What is More Important Than Cost and Quality?
Value analysis is the study of function and the search for lower cost alternatives to meet customers’ exact requirements reliably. Simple, right? If a product, service, or technology does not meet your customers’ requirements, then cost nor quality nor shiny features matter. If your goal is to keep costs to a minimum, you need to first source products that meet your customers’ requirements exactly which includes meeting all their functions and being reliable. Cost and quality will then fall into place. If you undershoot the function, then your customers may need to use two or three of your products when they should only need one which will cost you more even though you may have a cheaper price.
Price Thinking Should Not Equate to VA Outcomes
Every product, service, or technology that we use has a price and end costs of use and/or ownership to the organization, but it is how we choose these products that is the key to value analysis success. Price should not be a factor in your VA sourcing until you first determine the exact functional requirements that your customers require. We don’t ask the customer about quality as that is a bit subjective as one surgeon’s quality may not be the same as another’s. Primary functions and secondary functions are the name of the game. Find these out first. Then, you have your specifications for sourcing the products, services, and technologies in your contract portfolios.
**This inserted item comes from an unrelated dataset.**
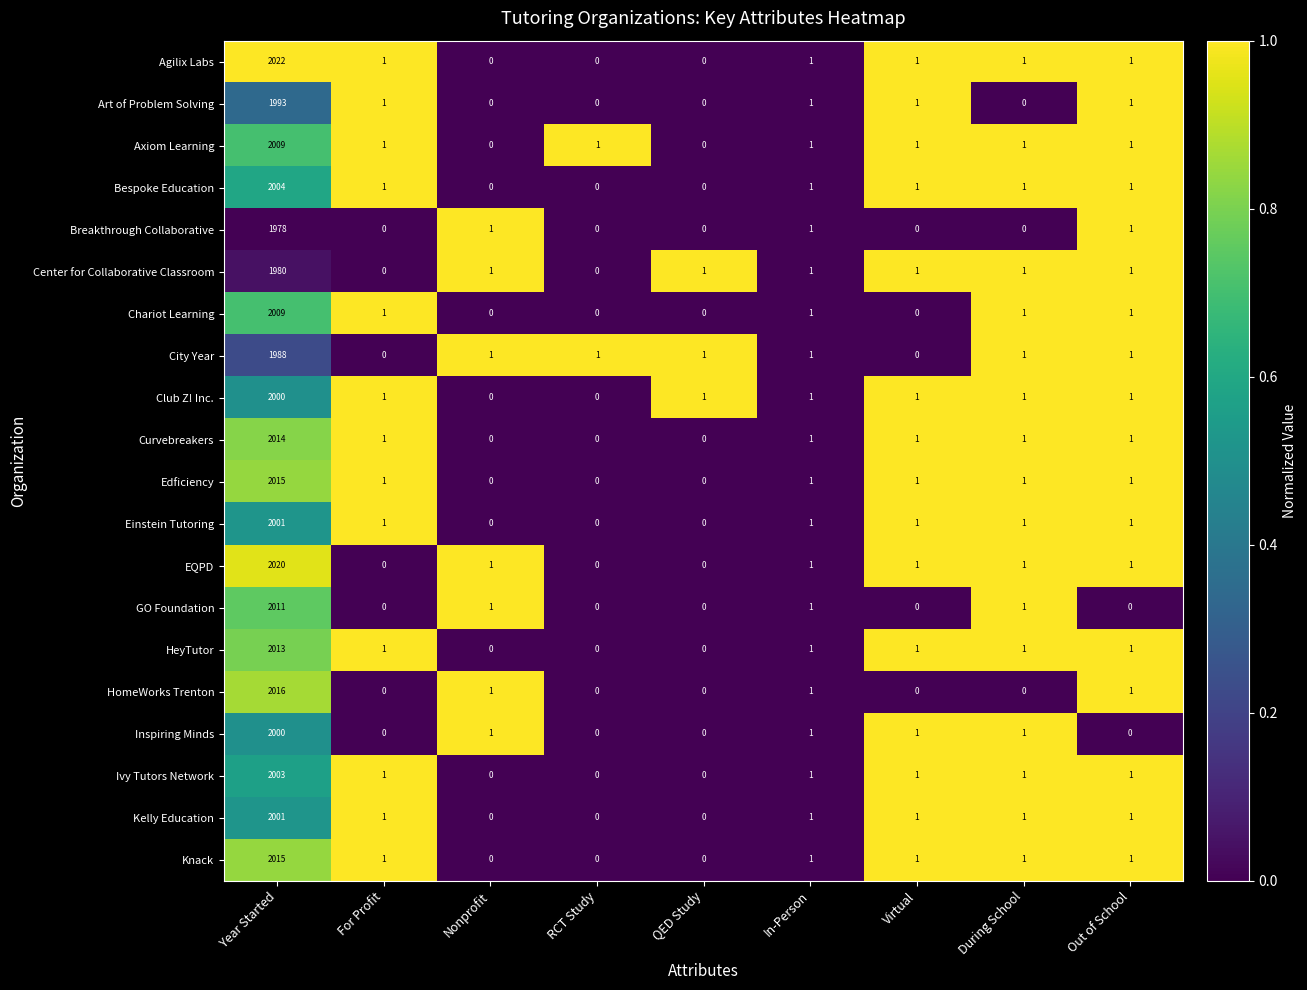

True or false: Club Z! Inc. has a value of 1 at Out of School.

True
Either Start with the Incumbent Product or Start with a Blank Piece of Paper on New Product Requests
The gift that is given the majority of the time in the value analysis world is the gift of the incumbent products that our customers are already using and we can analyze using the functional approach to ascertain exact specifications. If you are working on reducing costs and think you have a feature-rich, more costly product that you want to find a lower cost alternative for, then the functional approach will help you get there. If you have a totally new product request and the functional requirements are new and there is no incumbent involved, then you get to perform a true VA functional review and start with a blank piece of paper to find your functional requirements.
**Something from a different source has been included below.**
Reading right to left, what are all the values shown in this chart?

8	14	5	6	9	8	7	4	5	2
Value Analysis is Really Simple
Did we just simplify your approach to value analysis? I certainly hope so as it is a very straightforward process using the functional approach, but you can easily get sidetracked in many ways by sales, marketing, third-party evidence, customers’ opinions, etc. The anchor you should always be tethered to is the functional approach as every product, service, and technology has a primary function and secondary functions that can be identified. Knowing your customers’ exact functional requirements will give you the power to source, reduce costs, improve quality, better outcomes, and gain higher levels of reliability. It just makes sense!